*** Opening Entries supplied ***

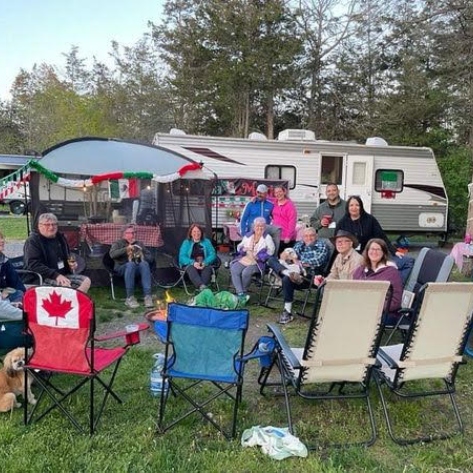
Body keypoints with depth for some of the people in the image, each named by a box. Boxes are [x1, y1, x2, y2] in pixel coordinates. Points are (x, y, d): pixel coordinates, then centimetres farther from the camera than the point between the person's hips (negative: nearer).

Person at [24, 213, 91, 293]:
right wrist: (56, 275, -26)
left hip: (63, 275, 7)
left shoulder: (60, 238, 15)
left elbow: (68, 257, 31)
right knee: (66, 285, -32)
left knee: (86, 280, -12)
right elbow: (33, 265, -19)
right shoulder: (32, 241, -7)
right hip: (43, 278, -7)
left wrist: (72, 264, 6)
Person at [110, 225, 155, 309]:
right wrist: (126, 249, -16)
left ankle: (148, 296, -40)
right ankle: (130, 298, -36)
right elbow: (112, 254, -6)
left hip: (137, 268, 2)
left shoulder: (139, 244, 23)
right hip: (122, 268, -2)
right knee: (131, 264, -37)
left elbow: (150, 258, 15)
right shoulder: (118, 243, 15)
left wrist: (142, 256, -6)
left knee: (144, 264, -33)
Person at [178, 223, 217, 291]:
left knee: (208, 268, -34)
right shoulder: (186, 243, 15)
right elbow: (182, 257, 2)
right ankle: (201, 286, -58)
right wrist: (193, 263, -18)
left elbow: (212, 255, 6)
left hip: (204, 265, 1)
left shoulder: (207, 242, 18)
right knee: (191, 269, -36)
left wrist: (205, 263, -16)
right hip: (190, 264, -1)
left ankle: (200, 288, -54)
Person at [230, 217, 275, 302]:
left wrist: (258, 257, -20)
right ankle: (240, 293, -24)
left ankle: (243, 292, -4)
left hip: (258, 262, -4)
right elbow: (239, 246, 17)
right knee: (234, 269, -24)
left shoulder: (267, 237, 3)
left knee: (246, 272, -31)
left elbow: (270, 251, -8)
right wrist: (244, 249, -7)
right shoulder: (248, 235, 16)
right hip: (244, 259, 4)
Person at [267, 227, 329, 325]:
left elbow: (319, 261, -3)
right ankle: (289, 273, -40)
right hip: (295, 270, 6)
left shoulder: (322, 245, 13)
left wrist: (300, 262, -4)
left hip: (308, 275, -6)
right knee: (272, 259, -11)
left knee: (287, 279, -35)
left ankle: (288, 312, -28)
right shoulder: (299, 244, 27)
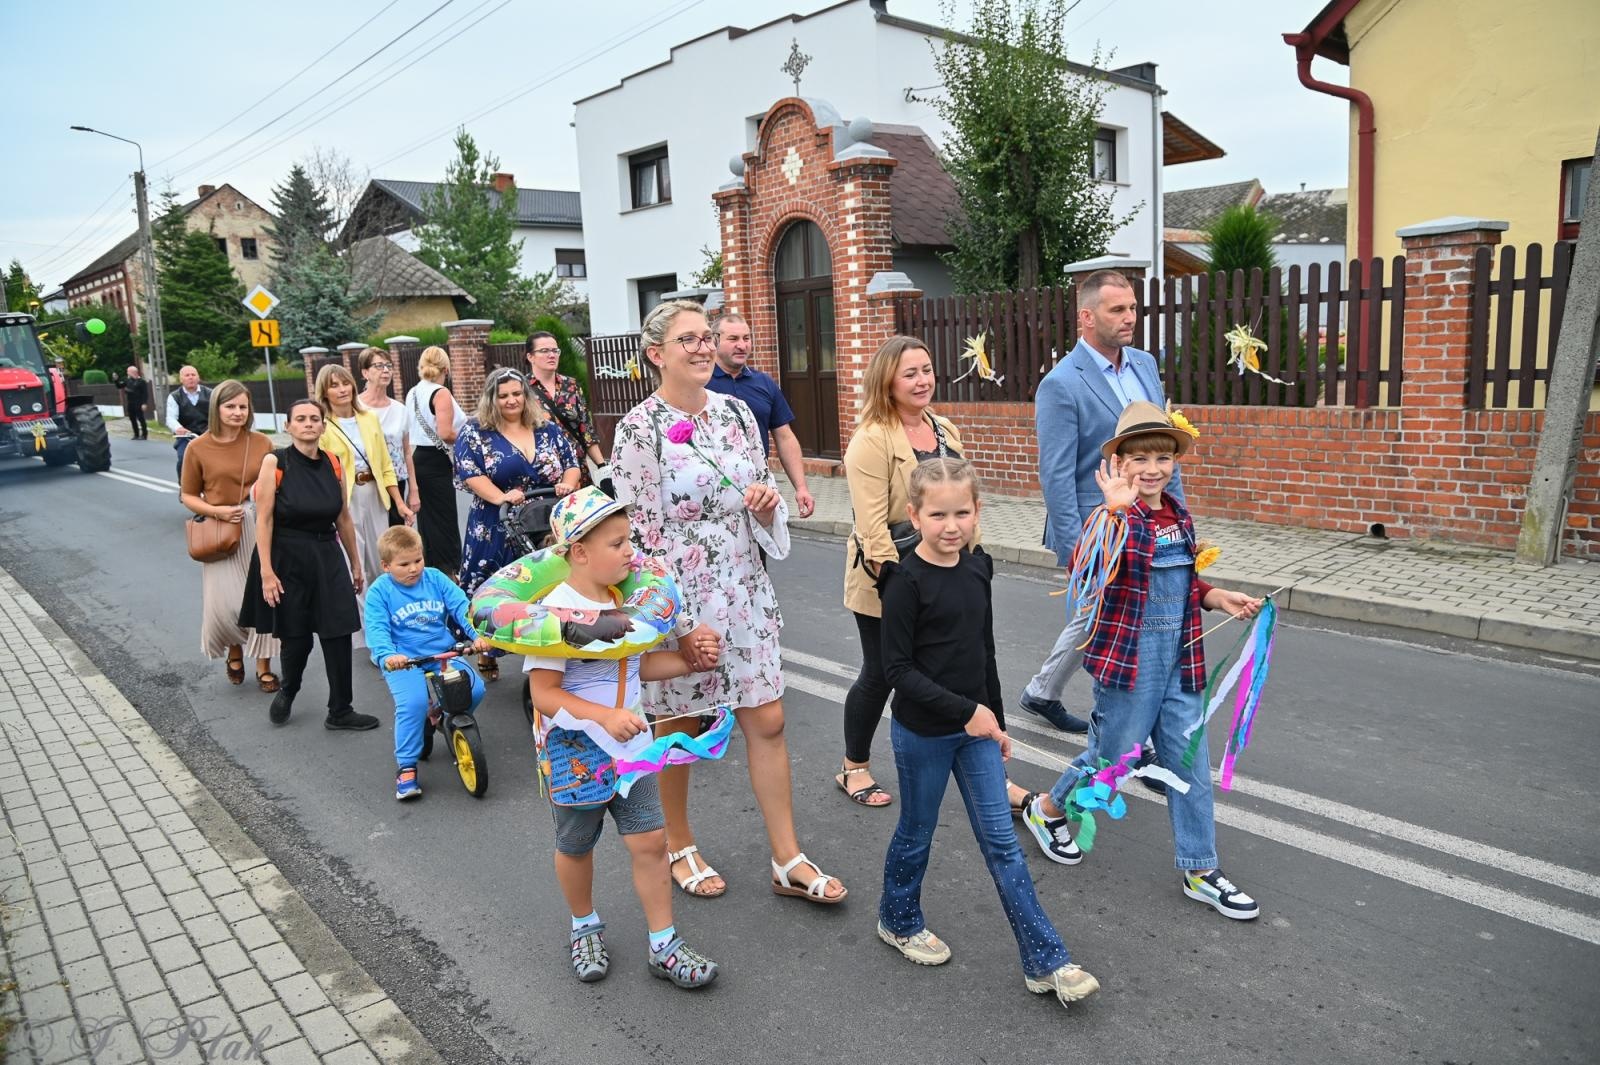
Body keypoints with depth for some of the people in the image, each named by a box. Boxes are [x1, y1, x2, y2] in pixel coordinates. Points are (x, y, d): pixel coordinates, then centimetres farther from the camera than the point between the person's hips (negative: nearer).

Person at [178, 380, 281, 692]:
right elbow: (188, 496, 4)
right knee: (224, 602, 0)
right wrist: (215, 511, -12)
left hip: (260, 526, 1)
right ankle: (234, 650, 31)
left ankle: (264, 666, 16)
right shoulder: (198, 448, -2)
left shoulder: (261, 442, 0)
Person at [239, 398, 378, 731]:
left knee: (338, 634, 0)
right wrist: (266, 572, -15)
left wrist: (355, 564, 15)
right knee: (296, 636, 8)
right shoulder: (275, 462, -9)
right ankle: (288, 691, 39)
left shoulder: (332, 464, 3)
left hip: (328, 558, 3)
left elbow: (343, 518, 11)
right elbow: (264, 519, -11)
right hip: (287, 558, -3)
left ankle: (340, 711, 14)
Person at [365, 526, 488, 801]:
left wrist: (478, 635, -21)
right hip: (403, 660, -3)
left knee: (475, 688, -16)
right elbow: (377, 630, -14)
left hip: (444, 653, 3)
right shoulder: (379, 592, -4)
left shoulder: (435, 579, 3)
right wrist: (387, 655, -33)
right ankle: (406, 768, -10)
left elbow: (462, 608, -4)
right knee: (413, 703, -28)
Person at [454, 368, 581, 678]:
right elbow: (469, 473, -11)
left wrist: (567, 484, -13)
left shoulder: (548, 429, 11)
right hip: (496, 530, -3)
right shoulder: (475, 432, 1)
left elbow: (571, 464, 10)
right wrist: (500, 498, -26)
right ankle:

*** Closing Entries supplied ***

Using the records above, set down exactly the lines from the one with "left ankle: (148, 296, -40)" through the one with "right hip: (244, 259, 4)", inclusive, and nothing more.

Exercise solution —
left ankle: (148, 296, -40)
right ankle: (130, 298, -36)
right elbow: (112, 254, -6)
left hip: (137, 268, 2)
left shoulder: (139, 244, 23)
right hip: (122, 268, -2)
right knee: (131, 264, -37)
left elbow: (150, 258, 15)
right shoulder: (118, 243, 15)
left wrist: (142, 256, -6)
left knee: (144, 264, -33)
Person at [178, 223, 217, 291]:
left knee: (208, 268, -34)
right shoulder: (186, 243, 15)
right elbow: (182, 257, 2)
right ankle: (201, 286, -58)
right wrist: (193, 263, -18)
left elbow: (212, 255, 6)
left hip: (204, 265, 1)
left shoulder: (207, 242, 18)
right knee: (191, 269, -36)
left wrist: (205, 263, -16)
right hip: (190, 264, -1)
left ankle: (200, 288, -54)
Person at [230, 217, 275, 302]:
left wrist: (258, 257, -20)
right ankle: (240, 293, -24)
left ankle: (243, 292, -4)
left hip: (258, 262, -4)
right elbow: (239, 246, 17)
right knee: (234, 269, -24)
left shoulder: (267, 237, 3)
left knee: (246, 272, -31)
left elbow: (270, 251, -8)
right wrist: (244, 249, -7)
right shoulder: (248, 235, 16)
right hip: (244, 259, 4)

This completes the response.